Carlos Laredo, de La casa incierta

Diariamente recebemos, em nossas peças teatrais, pais com crianças de 0 a 3 anos que nos mostram sua visão mais ou menos profunda sobre a primeira infância. Trata-se de um espaço de observação social e pública singular, onde se põe de manifesto uma enorme quantidade de informação sobre como os pais com seus filhos de 0 a 3 anos se relacionam. Hoje em dia, a Cultura segue estando enormemente vetada às crianças recém nascidas e por extensão a seus pais. Durante esses três anos, os pais não encontram atividades destinadas especificamente à relação intensa que mantêm com seus filhos, atividades destinadas a cultivar essa relação única, maravilhosa e irrepetível.

Ao longo destes últimos 10 anos, observamos o enorme potencial destas experiências cênicas para o desenvolvimento não só dos bebês, mas também dos adultos que os acompanham em silêncio. Iniciar-se na arte do Teatro através do encontro entre diferentes gerações permite entrar na Cultura de outro modo. Deixamos de um lado o passa-tempo, o entre-tenimento (que é como não TER nada), o matar o tempo, para entrar de cheio no cultivo das sementes do tempo.
------------------------------------
◆ TAREFA A ◆
No trecho sobre teatro para a primeira infância, durante quantos anos foi observado o potencial das experiências cênicas?
◆ TAREFA B ◆
Retome o trecho sobre teatro para a primeira infância a partir da última frase apresentada.
------------------------------------
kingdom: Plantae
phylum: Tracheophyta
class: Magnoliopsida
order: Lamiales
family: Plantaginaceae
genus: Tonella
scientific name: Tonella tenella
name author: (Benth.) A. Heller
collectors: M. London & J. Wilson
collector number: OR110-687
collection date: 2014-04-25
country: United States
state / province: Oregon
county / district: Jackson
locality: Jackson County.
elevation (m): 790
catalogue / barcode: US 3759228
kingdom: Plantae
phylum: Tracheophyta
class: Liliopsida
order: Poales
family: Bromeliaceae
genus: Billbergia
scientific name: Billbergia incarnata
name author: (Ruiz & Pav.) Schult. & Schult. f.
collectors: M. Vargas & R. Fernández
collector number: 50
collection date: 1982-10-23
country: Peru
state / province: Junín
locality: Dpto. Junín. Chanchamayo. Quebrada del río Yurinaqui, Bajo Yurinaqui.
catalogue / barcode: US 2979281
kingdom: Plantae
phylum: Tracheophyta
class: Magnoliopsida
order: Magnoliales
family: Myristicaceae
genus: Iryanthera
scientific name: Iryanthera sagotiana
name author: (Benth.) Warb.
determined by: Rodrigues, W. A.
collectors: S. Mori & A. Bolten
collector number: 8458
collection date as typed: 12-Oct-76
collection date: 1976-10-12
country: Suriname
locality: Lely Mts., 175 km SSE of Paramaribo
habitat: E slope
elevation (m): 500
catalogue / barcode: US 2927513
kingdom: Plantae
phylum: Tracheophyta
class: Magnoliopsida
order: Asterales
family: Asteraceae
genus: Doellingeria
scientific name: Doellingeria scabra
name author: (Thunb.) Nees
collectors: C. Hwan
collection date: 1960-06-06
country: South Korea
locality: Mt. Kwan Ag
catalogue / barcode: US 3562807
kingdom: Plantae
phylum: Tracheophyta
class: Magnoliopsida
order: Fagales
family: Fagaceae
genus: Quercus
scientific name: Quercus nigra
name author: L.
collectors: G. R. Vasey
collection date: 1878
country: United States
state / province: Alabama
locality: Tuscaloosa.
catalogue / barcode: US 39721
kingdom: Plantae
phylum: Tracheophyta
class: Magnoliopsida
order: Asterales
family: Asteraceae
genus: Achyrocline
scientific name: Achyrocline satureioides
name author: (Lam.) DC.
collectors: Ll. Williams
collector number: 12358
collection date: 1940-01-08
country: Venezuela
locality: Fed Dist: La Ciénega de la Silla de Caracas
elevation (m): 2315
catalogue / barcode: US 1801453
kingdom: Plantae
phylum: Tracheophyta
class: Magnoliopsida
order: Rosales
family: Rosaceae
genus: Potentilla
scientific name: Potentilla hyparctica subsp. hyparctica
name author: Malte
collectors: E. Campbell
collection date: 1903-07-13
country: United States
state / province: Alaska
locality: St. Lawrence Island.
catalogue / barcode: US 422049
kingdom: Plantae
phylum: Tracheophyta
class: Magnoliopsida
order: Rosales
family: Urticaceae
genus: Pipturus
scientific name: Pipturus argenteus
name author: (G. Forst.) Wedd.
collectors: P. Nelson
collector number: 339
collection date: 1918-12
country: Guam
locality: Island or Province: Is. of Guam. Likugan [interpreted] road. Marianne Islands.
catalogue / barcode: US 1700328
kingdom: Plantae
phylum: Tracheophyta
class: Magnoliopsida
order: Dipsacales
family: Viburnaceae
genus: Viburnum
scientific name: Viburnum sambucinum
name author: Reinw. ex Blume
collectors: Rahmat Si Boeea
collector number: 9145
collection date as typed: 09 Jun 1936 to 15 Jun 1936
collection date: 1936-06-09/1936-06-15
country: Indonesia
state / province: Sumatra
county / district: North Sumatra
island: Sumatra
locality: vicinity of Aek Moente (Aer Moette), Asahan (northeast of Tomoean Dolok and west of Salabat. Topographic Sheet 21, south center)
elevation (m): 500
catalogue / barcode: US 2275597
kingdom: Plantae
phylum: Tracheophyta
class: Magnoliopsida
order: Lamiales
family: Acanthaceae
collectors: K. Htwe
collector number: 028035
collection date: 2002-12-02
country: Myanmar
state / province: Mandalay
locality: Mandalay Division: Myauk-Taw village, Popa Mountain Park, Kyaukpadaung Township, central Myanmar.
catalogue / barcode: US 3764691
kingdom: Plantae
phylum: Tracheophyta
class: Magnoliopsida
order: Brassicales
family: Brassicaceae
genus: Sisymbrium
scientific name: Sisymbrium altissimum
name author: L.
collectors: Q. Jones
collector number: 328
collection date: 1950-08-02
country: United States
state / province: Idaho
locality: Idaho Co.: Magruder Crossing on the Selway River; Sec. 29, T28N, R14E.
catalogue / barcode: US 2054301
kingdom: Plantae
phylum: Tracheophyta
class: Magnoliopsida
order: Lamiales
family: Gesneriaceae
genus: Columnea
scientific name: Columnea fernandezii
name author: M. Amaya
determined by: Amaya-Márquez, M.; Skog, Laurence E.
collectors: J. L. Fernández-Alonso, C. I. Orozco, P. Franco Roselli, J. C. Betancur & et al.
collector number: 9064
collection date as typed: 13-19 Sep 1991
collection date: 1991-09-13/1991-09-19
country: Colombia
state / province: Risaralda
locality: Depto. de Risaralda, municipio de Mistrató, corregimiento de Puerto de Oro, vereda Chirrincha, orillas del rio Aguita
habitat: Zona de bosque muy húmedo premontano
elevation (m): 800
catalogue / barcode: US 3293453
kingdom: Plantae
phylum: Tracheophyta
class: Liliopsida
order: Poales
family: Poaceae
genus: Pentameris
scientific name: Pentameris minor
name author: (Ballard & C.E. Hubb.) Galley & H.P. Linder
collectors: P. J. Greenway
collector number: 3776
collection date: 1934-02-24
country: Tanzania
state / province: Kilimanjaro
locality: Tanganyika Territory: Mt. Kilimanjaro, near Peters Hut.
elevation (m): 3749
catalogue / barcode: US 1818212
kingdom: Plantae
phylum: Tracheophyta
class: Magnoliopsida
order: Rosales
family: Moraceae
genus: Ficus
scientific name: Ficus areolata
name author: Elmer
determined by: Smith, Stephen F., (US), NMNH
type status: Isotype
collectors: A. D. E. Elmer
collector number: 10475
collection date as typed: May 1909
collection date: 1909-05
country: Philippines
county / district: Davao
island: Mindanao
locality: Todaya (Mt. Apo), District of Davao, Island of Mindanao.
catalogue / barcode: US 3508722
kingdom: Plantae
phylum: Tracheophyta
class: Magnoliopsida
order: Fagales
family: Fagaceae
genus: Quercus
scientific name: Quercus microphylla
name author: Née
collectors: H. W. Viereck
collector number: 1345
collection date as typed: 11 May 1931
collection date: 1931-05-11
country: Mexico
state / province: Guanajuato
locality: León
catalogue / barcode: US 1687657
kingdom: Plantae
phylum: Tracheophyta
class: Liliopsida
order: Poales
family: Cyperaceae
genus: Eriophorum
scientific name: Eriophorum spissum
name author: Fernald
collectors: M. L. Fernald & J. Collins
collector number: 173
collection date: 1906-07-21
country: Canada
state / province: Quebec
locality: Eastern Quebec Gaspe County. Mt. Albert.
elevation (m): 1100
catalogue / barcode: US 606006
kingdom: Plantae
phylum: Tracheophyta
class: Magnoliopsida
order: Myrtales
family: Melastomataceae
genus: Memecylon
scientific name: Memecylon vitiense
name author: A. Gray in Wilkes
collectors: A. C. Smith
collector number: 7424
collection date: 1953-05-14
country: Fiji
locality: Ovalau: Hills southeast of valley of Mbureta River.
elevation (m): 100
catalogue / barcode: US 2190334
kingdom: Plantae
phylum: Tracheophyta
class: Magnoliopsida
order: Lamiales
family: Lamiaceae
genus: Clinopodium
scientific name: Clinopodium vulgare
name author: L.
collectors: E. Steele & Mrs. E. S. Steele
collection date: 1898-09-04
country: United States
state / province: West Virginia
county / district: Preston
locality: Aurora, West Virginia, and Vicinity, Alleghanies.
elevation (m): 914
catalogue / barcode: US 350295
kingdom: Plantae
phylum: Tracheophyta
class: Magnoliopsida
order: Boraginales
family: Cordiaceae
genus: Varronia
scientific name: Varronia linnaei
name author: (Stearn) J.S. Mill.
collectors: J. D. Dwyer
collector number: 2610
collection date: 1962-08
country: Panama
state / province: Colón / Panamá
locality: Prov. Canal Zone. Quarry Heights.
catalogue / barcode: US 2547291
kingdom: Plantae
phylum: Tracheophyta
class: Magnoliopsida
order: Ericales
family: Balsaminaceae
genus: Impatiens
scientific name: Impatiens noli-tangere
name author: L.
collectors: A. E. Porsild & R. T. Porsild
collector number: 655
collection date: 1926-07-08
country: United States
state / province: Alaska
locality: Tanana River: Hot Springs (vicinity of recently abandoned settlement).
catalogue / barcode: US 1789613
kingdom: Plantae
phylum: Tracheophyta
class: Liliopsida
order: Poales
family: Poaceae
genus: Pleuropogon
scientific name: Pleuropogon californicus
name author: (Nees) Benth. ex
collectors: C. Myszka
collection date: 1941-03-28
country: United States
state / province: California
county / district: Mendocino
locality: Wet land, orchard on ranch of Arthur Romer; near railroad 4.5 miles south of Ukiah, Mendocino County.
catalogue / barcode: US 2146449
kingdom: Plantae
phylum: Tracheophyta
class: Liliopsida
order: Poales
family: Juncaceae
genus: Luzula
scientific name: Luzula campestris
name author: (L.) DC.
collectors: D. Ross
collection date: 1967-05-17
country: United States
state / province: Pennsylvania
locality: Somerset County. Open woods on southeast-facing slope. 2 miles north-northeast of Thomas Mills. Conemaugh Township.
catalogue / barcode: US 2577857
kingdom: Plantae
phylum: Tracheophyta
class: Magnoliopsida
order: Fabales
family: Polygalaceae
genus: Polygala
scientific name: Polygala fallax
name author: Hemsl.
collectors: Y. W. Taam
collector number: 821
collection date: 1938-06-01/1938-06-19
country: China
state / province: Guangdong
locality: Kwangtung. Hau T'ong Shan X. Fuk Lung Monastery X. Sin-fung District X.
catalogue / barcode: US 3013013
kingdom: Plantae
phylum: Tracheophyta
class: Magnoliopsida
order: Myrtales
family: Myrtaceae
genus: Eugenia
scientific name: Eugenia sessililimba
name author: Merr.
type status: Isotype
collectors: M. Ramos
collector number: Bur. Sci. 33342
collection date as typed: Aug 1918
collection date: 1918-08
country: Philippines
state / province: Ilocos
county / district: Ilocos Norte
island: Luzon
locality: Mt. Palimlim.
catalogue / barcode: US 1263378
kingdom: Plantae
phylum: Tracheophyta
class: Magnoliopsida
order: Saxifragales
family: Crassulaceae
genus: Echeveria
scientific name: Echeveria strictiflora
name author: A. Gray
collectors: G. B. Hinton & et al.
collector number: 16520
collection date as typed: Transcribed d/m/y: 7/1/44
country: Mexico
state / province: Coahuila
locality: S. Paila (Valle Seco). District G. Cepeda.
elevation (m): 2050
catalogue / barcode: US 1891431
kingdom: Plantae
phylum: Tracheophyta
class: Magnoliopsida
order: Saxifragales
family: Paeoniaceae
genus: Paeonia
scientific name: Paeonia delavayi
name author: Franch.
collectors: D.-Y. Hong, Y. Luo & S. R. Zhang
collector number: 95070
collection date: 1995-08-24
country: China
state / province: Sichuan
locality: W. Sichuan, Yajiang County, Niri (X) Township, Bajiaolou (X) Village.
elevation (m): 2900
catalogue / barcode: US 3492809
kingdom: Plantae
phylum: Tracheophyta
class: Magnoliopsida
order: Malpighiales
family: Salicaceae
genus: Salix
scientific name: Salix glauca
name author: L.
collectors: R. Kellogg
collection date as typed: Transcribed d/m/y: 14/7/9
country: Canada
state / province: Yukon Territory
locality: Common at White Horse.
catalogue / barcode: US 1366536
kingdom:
------------------------------------
◆ RESPOSTA A ◆
Ao longo dos últimos 10 anos.

◆ RESPOSTA B ◆
De uma forma muito estereotipada e muito distanciada de toda exploração científica, chegamos a acreditar que os recém nascidos são uma tábula rasa, que não sabem de nada, que não são capazes de expressar o que lhes ocorre, com os que só nos podemos comunicar através de um magma sensorial abstrato. Vemos a primeira infância como uma etapa, onde o ser humano está completamente deficiente para qualquer experiência, incluída a experiência artística. Nossa frustração, por não entender o que nos querem comunicar, levou-nos a chamá-lo infantes: os que não têm o uso da palavra.

Entretanto, nossa experiência nos demonstrou todo o contrário, que os bebês nascem como espectadores que possuem o tesouro de todo o potencial da humanidade, toda a riqueza sensitiva, emocional, e intelectual, porque na realidade não são os “pequenos” da casa, e sim os mais avançados, os mais velhos, já que têm um cruzamento genético a mais que seus pais. Suas estruturas herdadas arquetípicas lhes permitem entrar plenamente no símbolo, no mito e na poética. Sua tremenda velocidade de desenvolvimento neuronal lhes abre sem dificuldade as portas para criar novas sinapses, explorar novas áreas do cérebro, em tudo o relacionado com o desconhecido. São capazes de se aventurar como exploradores, e viver sem travas nem medos tudo aquilo que é novo ou que não são capazes de entender. À medida que fomos depreciando os seres humanos quando nascem, e criando modelos de filhos para que sejam o mais parecidos a seus pais, fomos bloqueando o potencial com que nascemos. Chegamos a acreditar que a razão pode tudo, e que tudo o que escapa ao entendimento e à nossa capacidade de consciência, ou não forma parte da realidade ou, por nos resultar ilegível, não existe. Por esse caminho, encontramos adultos moribundos por inanição cultural, incapazes de se expressar emocionalmente, sensitivamente ou incapazes de disparar seus neurônios a lugares desconhecidos. Os recém nascidos têm – entre outras muitas coisas- a responsabilidade de transformar seus pais, para que amem o desconhecido, para se aventurar de novo no jogo da vida.